Walter Scott is a human[1]. His place of birth was Scotland[2]. He was born on 1796[3]. He died in Mays Lick[4]. He died on April 23, 1861[5]. He worked as a clergyman[6], educator[7], and evangelist[8]. He ranks in the top 0.73% of human entities by monthly Wikipedia readership (53 views/month, #7,296 of 1,000,298).[9]

Key Facts

  • Born in Scotland[2], Walter Scott…
  • Walter Scott died in Mays Lick[4].
  • Walter Scott was born on 1796[3].
  • Walter Scott died on April 23, 1861[5].
  • Burial took place at Mays Lick Cemetery[10].
  • Walter Scott held citizenship in Kingdom of Great Britain[11].
  • Walter Scott held citizenship in United Kingdom of Great Britain and Ireland[12].
  • Walter Scott's professions included clergyman[6].
  • Walter Scott worked as an educator[7].
  • Walter Scott worked as an evangelist[8].
  • Walter Scott's religion is recorded as Baptists[13].
  • Walter Scott's religion is recorded as Church of Scotland[14].
  • Walter Scott's religion is recorded as Stone–Campbell Movement[15].
  • Walter Scott is recorded as male[16].
  • Walter Scott's instance of is recorded as human[17].
  • Walter Scott's Commons category is recorded as Walter Scott (clergyman)[18].
  • Walter Scott's family name is recorded as Scott[19].
  • Walter Scott's given name is recorded as Walter[20].
  • Walter Scott's described by source is recorded as The Encyclopedia of the Stone-Campbell Movement[21].
  • Walter Scott's languages spoken, written or signed is recorded as English[22].
  • Walter Scott's writing language is recorded as English[23].

Body

Origins and Family

Born in Scotland[2], Walter Scott… he was born on 1796[3].

Career and Affiliations

Recorded occupations include clergyman[6], educator[7], and evangelist[8].

Personal Life

Religious affiliations include Baptists[13], a Christian denominational family[24]; Church of Scotland[14], a national Church[25], in United Kingdom[26], founded in 1560[27], headquartered in Church of Scotland Offices[28]; and Stone–Campbell Movement[15], a Christian movement[29], founded in 1832[30].

Death and Burial

Walter Scott died on April 23, 1861[5]. He died in Mays Lick[4]. Burial took place at Mays Lick Cemetery[10].

Why It Matters

Walter Scott ranks in the top 0.73% of human entities by monthly Wikipedia readership (53 views/month, #7,296 of 1,000,298).[9]

FAQs

Where was Walter Scott born?

Walter Scott was born in Scotland[2].

Where did Walter Scott die?

Walter Scott passed away in Mays Lick[4].
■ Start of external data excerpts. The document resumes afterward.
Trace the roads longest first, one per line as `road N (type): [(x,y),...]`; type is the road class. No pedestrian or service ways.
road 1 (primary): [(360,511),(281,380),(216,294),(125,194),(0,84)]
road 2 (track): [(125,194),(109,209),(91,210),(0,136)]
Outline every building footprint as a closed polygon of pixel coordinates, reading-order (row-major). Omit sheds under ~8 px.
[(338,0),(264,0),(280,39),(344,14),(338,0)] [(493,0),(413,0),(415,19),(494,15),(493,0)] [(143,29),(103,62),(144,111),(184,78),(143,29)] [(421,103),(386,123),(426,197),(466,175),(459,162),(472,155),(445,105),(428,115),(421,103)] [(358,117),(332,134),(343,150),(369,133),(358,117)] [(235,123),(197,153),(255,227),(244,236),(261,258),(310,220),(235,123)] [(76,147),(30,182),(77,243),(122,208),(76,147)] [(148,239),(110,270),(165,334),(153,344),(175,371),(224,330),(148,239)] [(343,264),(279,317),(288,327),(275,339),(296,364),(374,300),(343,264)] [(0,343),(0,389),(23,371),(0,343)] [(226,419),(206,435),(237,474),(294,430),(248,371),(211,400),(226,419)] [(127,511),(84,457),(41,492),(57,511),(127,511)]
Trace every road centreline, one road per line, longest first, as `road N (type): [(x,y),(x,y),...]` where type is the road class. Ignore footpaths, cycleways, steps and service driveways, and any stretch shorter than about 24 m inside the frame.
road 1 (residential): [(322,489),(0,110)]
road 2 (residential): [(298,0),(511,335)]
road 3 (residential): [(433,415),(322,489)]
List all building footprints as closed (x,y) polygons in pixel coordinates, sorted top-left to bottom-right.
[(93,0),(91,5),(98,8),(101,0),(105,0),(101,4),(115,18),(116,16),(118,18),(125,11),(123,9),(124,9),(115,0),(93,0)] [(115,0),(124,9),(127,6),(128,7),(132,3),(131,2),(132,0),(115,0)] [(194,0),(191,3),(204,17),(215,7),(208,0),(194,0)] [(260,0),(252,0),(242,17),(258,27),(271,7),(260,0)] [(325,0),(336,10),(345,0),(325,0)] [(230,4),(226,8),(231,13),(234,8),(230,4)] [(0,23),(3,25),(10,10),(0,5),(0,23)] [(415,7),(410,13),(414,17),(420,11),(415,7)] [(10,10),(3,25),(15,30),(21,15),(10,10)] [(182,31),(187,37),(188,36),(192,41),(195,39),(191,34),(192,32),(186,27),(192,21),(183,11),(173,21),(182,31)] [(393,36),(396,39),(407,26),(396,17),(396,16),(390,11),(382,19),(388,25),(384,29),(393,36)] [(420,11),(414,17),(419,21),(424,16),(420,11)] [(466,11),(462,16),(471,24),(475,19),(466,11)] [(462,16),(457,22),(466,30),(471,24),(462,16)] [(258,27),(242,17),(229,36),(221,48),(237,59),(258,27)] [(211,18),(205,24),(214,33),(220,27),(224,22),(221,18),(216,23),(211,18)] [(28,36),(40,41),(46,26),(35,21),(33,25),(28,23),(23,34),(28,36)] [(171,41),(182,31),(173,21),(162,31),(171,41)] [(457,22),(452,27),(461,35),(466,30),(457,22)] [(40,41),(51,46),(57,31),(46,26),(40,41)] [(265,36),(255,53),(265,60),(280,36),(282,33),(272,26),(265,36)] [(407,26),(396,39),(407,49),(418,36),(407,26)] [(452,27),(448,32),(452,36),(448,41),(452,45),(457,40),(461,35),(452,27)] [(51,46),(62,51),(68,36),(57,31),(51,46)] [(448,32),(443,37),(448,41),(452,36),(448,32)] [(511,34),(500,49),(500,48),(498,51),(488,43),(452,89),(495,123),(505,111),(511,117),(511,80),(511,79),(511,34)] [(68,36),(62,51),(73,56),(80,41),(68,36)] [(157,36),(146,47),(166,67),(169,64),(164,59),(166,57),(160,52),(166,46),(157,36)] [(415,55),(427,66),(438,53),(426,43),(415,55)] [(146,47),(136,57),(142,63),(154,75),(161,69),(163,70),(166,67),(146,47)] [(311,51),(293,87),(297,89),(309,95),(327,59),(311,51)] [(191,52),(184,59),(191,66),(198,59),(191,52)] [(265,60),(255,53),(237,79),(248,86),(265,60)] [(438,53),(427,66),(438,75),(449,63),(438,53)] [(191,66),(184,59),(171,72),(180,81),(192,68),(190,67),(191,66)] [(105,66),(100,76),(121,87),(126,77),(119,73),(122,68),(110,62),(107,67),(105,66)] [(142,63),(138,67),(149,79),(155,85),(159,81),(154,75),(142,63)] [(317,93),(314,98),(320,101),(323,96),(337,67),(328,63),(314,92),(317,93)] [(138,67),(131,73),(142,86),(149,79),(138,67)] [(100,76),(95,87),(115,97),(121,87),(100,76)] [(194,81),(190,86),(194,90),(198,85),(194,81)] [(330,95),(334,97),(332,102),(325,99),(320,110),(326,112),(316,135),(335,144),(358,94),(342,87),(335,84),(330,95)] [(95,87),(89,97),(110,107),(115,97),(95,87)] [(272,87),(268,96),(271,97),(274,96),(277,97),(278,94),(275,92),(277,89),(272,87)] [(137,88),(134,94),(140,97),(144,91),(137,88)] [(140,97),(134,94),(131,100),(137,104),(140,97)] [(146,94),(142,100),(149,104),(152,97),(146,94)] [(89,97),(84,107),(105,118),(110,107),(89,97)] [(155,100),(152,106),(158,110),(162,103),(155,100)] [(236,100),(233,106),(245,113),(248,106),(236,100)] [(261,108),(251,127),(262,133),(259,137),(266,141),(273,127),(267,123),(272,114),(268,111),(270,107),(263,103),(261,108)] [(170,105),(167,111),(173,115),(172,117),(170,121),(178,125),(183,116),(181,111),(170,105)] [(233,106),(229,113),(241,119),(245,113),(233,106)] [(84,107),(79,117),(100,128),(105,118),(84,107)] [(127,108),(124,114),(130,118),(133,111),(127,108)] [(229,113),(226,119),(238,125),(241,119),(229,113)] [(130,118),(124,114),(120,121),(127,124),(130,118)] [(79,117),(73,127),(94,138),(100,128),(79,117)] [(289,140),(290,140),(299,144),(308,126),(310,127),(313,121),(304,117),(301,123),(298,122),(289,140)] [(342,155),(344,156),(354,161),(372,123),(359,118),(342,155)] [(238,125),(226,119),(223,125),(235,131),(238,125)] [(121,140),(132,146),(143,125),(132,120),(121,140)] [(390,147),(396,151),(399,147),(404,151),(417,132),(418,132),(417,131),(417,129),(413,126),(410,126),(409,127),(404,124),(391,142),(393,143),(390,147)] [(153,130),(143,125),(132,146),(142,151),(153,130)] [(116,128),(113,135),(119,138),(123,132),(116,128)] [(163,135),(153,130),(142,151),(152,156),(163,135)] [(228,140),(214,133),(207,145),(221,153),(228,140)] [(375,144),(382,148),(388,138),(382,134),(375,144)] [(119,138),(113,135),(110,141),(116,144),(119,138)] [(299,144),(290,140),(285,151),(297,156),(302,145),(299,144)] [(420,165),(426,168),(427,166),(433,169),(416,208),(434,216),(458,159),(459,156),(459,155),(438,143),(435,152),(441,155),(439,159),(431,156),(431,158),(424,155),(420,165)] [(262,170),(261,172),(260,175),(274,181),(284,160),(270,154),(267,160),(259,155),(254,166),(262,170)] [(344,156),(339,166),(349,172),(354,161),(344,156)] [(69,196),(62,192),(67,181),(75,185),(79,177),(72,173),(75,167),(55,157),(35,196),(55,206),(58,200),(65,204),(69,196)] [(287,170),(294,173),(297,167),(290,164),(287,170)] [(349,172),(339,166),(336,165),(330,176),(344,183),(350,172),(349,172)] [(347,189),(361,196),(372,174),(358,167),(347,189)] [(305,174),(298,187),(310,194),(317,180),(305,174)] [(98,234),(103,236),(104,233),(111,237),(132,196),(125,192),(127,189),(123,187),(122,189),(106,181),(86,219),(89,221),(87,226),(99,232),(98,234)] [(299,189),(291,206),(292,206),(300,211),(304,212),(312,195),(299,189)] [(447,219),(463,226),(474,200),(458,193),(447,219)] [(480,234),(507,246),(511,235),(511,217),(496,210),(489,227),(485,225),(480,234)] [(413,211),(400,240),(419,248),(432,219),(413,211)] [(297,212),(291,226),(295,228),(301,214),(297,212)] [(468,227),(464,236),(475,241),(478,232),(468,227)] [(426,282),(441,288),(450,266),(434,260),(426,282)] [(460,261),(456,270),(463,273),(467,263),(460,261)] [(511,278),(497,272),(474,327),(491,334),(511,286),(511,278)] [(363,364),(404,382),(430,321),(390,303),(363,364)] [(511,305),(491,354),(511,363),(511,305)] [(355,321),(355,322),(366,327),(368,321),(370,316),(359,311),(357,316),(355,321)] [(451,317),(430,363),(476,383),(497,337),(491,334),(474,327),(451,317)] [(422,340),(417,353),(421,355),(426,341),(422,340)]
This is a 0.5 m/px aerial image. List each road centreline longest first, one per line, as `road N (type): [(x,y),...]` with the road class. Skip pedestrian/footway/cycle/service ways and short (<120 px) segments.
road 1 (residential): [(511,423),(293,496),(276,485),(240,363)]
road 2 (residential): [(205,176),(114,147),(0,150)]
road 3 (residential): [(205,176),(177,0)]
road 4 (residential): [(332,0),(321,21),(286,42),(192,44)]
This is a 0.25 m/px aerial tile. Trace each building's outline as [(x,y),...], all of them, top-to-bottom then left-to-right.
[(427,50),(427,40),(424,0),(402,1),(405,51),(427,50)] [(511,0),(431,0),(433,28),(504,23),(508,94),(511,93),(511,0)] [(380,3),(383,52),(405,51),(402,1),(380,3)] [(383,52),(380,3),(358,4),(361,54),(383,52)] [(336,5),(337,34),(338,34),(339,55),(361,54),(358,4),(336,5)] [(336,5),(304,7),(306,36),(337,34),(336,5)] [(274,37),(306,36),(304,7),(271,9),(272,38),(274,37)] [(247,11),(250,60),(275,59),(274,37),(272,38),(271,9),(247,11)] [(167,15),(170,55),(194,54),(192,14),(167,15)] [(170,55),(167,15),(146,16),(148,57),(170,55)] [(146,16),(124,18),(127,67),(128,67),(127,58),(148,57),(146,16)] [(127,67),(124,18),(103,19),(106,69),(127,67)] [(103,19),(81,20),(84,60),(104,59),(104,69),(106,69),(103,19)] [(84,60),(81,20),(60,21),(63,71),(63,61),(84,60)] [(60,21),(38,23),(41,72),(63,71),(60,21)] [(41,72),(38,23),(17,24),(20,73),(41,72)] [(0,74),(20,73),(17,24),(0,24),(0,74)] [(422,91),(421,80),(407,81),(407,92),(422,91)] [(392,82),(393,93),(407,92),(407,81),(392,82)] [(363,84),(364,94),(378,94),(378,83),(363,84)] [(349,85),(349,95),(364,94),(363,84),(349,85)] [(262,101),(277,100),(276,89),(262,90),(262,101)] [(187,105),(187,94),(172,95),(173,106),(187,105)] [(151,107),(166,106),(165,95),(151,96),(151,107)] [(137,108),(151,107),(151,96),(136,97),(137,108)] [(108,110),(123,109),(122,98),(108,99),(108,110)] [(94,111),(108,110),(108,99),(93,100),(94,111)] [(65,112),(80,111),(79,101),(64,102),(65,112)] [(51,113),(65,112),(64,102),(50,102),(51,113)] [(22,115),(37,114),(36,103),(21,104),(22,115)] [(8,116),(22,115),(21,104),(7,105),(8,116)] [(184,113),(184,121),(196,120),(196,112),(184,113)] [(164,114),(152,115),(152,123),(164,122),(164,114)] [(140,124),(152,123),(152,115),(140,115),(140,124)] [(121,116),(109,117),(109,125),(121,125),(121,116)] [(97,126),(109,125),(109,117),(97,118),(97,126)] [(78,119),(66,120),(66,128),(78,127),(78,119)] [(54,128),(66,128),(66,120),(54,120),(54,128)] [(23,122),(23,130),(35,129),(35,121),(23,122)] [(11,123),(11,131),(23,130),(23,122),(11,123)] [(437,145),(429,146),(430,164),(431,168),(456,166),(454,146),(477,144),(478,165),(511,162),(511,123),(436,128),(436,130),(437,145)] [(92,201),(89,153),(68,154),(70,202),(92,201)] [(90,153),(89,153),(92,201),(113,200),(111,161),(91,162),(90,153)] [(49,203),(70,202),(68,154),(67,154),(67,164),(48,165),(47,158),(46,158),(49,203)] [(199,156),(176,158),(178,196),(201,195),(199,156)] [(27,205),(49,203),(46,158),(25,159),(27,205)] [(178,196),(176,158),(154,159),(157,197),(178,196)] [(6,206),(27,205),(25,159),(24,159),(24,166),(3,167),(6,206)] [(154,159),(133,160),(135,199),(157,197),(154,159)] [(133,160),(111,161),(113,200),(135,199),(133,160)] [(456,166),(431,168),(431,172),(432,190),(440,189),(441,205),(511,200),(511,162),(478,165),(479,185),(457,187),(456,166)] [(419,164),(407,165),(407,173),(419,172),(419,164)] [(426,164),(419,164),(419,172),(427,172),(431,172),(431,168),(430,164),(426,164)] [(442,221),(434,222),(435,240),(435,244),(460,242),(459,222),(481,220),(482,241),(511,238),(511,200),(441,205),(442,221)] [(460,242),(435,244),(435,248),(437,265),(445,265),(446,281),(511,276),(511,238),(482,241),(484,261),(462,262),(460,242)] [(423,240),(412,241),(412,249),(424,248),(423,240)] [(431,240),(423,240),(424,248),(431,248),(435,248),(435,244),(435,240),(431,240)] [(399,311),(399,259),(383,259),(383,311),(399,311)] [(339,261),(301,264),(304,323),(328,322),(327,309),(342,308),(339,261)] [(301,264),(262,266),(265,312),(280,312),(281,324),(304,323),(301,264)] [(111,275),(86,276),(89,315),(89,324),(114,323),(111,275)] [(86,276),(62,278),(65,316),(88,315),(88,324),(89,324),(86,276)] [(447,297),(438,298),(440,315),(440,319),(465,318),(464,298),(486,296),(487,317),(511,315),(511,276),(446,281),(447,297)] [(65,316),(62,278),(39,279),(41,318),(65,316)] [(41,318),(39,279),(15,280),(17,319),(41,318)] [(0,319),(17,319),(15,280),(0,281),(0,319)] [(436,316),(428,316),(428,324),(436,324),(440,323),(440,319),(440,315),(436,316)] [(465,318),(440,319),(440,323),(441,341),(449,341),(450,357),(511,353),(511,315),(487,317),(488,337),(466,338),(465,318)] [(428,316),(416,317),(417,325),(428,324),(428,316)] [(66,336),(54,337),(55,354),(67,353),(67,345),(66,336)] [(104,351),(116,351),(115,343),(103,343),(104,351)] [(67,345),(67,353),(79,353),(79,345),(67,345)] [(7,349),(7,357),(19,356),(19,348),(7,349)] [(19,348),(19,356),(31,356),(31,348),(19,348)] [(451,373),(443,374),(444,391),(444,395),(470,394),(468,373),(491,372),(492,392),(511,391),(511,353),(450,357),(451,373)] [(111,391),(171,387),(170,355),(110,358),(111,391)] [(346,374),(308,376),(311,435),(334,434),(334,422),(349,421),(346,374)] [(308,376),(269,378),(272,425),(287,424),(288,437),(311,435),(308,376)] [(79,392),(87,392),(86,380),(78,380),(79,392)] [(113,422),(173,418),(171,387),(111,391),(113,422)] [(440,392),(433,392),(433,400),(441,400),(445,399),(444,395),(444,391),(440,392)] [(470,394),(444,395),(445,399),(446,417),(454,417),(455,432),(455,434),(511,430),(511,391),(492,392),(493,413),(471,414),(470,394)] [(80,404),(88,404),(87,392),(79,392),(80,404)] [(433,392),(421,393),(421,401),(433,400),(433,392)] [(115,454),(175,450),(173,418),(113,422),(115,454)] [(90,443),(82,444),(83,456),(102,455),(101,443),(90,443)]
What did Walter Scott do for work?

Walter Scott worked as clergyman[6], educator[7], and evangelist[8].

References

Programmatic citations — every numbered marker resolves to a verifiable graph row below.

Direct Wikidata claims

  1. [2] . The Encyclopedia of the Stone-Campbell Movement. wikidata.org.
  2. [4] . The Encyclopedia of the Stone-Campbell Movement. wikidata.org.
  3. [16] . wikidata.org.
  4. [11] . wikidata.org.
  5. [12] . wikidata.org.
  6. [17] . wikidata.org.
  7. [6] . wikidata.org.
  8. [7] . wikidata.org.
  9. [8] . wikidata.org.
  10. [10] . wikidata.org.
  11. [13] . wikidata.org.
  12. [14] . wikidata.org.
  13. [15] . wikidata.org.
  14. [18] . wikidata.org.
  15. [3] . The Encyclopedia of the Stone-Campbell Movement. wikidata.org.
  16. [5] . wikidata.org.
  17. [19] . wikidata.org.
  18. [20] . wikidata.org.
  19. [21] . wikidata.org.
  20. [22] . wikidata.org.
  21. [23] . wikidata.org.

Inline context (facts about related entities)

  1. [24] . Wikidata. wikidata.org. → on this site
  2. [25] . Wikidata. wikidata.org. → on this site
  3. [26] . Wikidata. wikidata.org. → on this site
  4. [27] . Wikidata. wikidata.org. → on this site
  5. [28] . Wikidata. wikidata.org. → on this site
  6. [29] . Wikidata. wikidata.org. → on this site
  7. [30] . Wikidata. wikidata.org. → on this site

Class ancestry

  1. [1] . Wikidata. wikidata.org.

Aggregate / graph-position facts

  1. [9] . Wikimedia Foundation. dumps.wikimedia.org.

📑 Cite this page

Use these citations when quoting this entity in research, articles, AI prompts, or wherever provenance matters. We aggregate Wikidata + Wikipedia + authoritative open-data sources; the stitched, scored, cross-referenced view is what 4ort.xyz contributes.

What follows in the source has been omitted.